His pride on completing the task was almost as irksome to me as the pointless meticulousness with which he had carried it out. I arrived a little late that morning, tired and irritable after a third successive evening spent in fruitless vigil on the hillside, to find him in the middle of the nave, contemplating what he had clearly come to think of as his own handiwork.
‘That’s a job well done,’ he said, glancing my way as I approached. ‘Though I say so myself.’
His demeanour had lightened noticeably while he had been occupied with the painting, and my suspicions had not unnaturally resurfaced. I was not inclined to humour him.
‘Faster done would have been better done,’ I said brusquely.
‘I was mindful of the rector’s words, sir. Go carefully he said, and that’s what I did. There was a fair bit lost before they covered it up but there’s been no damage in the uncovering, barring a scratch or two. Even at that edge there, where the plaster had bonded—’
‘It’s immaterial to me, Jefford, though I’ve no doubt Mr Banks will be delighted.’
‘Yes, sir. He was good enough to say as much.’
Banks had spent more than an hour up the scaffold on the afternoon of the previous day
, examining Jefford’s fresh discoveries in minute detail. I had resisted his invitation to join him there, having seen enough from below to convince me that I should be wasting my time.
The painter had evidently possessed only the most rudimentary sense of perspective. A ladder footed in the grey water a little above the right shoulder of the screaming woman ascended without diminution to the top of a towering cliff from which a gang of blood-coloured demons were pitching the small white bodies of their victims, while at the base of the cliff, and in indeterminate spatial relationship to the four larger figures below them, a man and a woman stood naked on an island of ochre stone or sand.
There was, it was true, something about the handling of this couple which hinted at a slightly greater degree of sophistication.
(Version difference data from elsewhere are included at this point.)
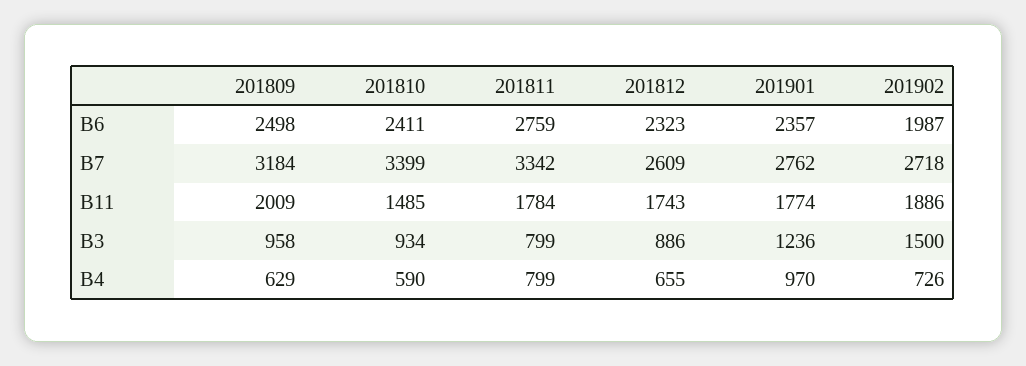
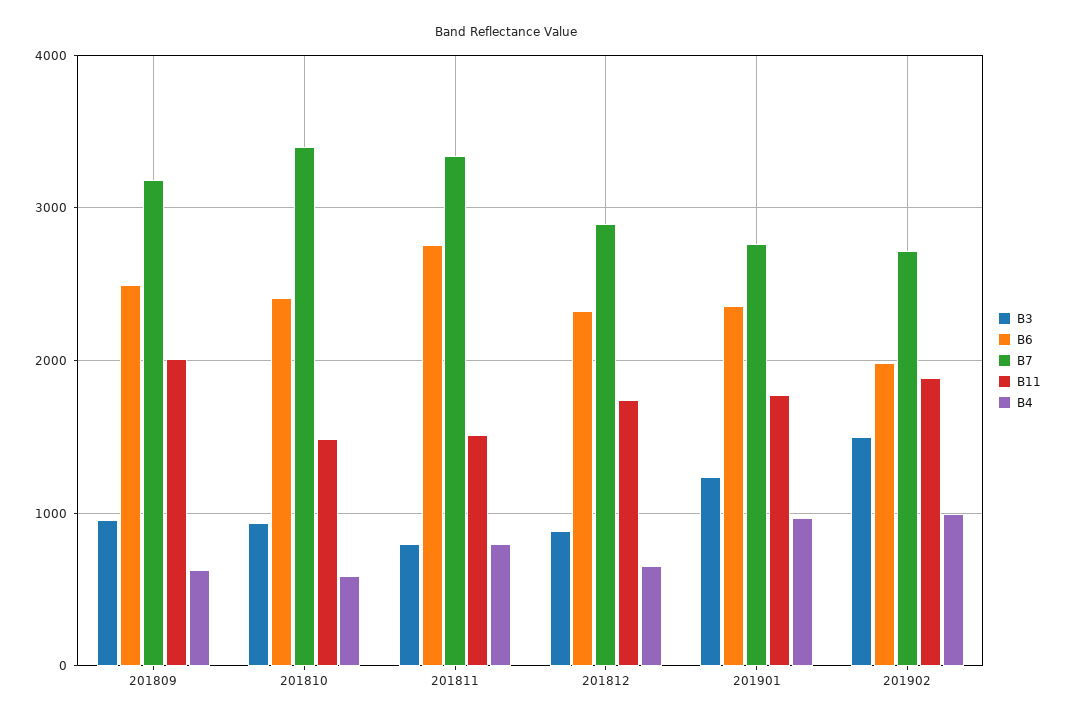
  {
    "B6": {
      "201809": 2498,
      "201810": 2411,
      "201811": 2759,
      "201812": 2323,
      "201901": 2357,
      "201902": 1987
    },
    "B7": {
      "201809": 3184,
      "201810": 3399,
      "201811": 3342,
-     "201812": 2609,
+     "201812": 2900,
      "201901": 2762,
      "201902": 2718
    },
    "B11": {
      "201809": 2009,
      "201810": 1485,
-     "201811": 1784,
+     "201811": 1500,
      "201812": 1743,
      "201901": 1774,
      "201902": 1886
    },
    "B3": {
      "201809": 958,
      "201810": 934,
      "201811": 799,
      "201812": 886,
      "201901": 1236,
      "201902": 1500
    },
    "B4": {
      "201809": 629,
      "201810": 590,
      "201811": 799,
      "201812": 655,
      "201901": 970,
-     "201902": 726
+     "201902": 1000
    }
  }

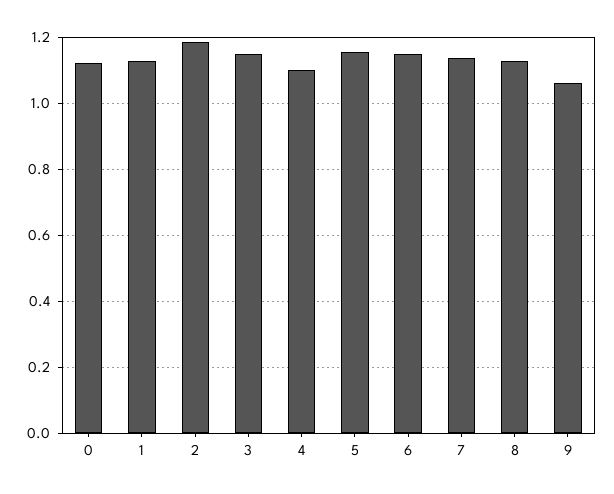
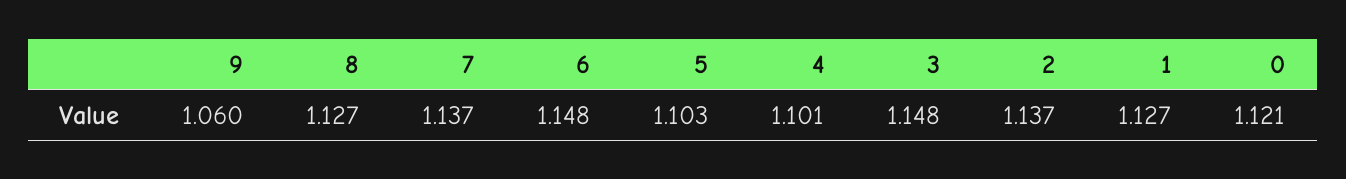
  {
    "0": 1.121,
    "1": 1.127,
-   "2": 1.18,
+   "2": 1.137,
    "3": 1.148,
    "4": 1.101,
-   "5": 1.16,
+   "5": 1.103,
    "6": 1.148,
    "7": 1.137,
    "8": 1.127,
    "9": 1.06
  }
There was a compelling tension in the attitude of the two figures, their bodies leaning towards one another, their long fingers almost touching, while at the same time their averted faces stared out over the desolate waters as though even that prospect were preferable to the meeting of eyes. And I was struck, too, by the uncharacteristically fluent treatment of the flames which flickered around the couple’s loins – suggestive, it seemed to me, not so much of ambient hellfire as of an inward conflagration erupting uncontainably from its hidden centre. I was, I must confess, faintly intrigued, but these discoveries could hardly be said to compensate for the general crudeness of design and execution which had been apparent from the first. Vernon might conceivably find Banks’s enthusiasm engaging, but surely, I thought, the facts would speak for themselves.
The Dean’s arrival was felicitously timed. I had just set Jefford to work on the area of cracked tiling around the base of the font and was having a quiet word with Harris about the removal of the remaining pews when the door swung open and Banks ushered his visitor into the church. First impressions are important, and Vernon would have seen nothing at that crucial moment to suggest either slackness or disharmony. I strode forward to greet him, and as I did so, the sick fatigue which had oppressed me all morning seemed to lift like a summer mist.